#### KUTIPAN:
--------
Ketiga, jika anak tidak mau melakukan batasan yang sudah kita berikan, kita dapat memberikan pilihan kepada mereka dengan thinking words (kata-kata berpikir), bukan fighting words (kata-kata bertarung). Contoh thinking words, “Bunda akan ijinkan adik membaca buku jika adik sudah selesai membersihkan tumpahan airnya.” Contoh fighting words adalah “Cepat bersihkan lantainya sekarang”.
Kata-kata berpikir digunakan dalam bentuk pertanyaan atau pernyataan yang menempatkan anak untuk berpikir dan mengambil keputusan secara bertanggung jawab. Anak-anak belajar lebih baik dari apa yang mereka katakan pada diri mereka sendiri daripada apa yang diberitahukan oleh orang tua. Ketika mereka memilih suatu pilihan, mereka berpikir, dan termotivasi untuk melakukan pilihan mereka dengan penuh tanggung jawab. Menyelesaikan masalah alih-alih melarikan diri dari masalah dapat mengajarkan anak untuk bertanggung jawab atas kesalahan mereka dan tidak menyalahkan pihak lain.
--------
#### DATA YANG DIBERIKAN:

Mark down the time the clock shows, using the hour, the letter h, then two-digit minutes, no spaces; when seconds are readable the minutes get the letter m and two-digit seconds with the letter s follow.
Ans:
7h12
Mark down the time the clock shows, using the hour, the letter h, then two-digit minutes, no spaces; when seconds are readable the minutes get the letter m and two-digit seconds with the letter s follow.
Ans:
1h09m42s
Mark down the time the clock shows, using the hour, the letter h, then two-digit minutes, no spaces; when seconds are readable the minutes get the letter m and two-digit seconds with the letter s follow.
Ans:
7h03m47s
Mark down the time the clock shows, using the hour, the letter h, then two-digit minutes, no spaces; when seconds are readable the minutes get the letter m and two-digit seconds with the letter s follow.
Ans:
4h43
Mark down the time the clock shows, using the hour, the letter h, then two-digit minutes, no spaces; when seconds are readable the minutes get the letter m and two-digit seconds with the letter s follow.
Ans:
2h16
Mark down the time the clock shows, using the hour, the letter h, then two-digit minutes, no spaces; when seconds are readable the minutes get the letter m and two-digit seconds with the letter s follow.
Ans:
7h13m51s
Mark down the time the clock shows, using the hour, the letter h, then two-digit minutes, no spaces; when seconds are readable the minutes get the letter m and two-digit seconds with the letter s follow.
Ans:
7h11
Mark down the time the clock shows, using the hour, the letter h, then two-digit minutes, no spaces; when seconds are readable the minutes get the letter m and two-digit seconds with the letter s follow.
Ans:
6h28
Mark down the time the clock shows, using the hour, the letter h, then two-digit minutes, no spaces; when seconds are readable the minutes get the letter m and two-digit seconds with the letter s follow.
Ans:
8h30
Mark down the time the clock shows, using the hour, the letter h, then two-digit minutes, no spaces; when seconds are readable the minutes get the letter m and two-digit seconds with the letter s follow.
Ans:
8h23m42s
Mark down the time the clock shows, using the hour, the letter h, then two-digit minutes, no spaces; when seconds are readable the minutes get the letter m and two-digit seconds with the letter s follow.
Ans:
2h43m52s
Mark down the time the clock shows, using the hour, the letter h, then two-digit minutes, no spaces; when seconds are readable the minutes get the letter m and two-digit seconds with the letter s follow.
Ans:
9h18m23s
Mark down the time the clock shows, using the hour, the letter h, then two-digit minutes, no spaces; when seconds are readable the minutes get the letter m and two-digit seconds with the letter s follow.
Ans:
--------
#### YANG HARUS DIKERJAKAN:
Ringkaslah kutipan tentang kata-kata berpikir di atas menjadi dua kalimat.

#### JAWABAN LATIHAN:
Jika anak tidak mau melakukan batasan yang sudah diberikan, orang tua dapat menawarkan pilihan dengan kata-kata berpikir, misalnya izin membaca buku setelah tumpahan air dibersihkan, alih-alih kata-kata bertarung seperti perintah "Cepat bersihkan lantainya sekarang". Kata-kata berpikir mengajak anak berpikir dan mengambil keputusan secara bertanggung jawab, anak belajar lebih baik dari apa yang mereka katakan pada diri sendiri, dan menyelesaikan masalah alih-alih menghindarinya mengajarkan mereka bertanggung jawab atas kesalahan tanpa menyalahkan pihak lain.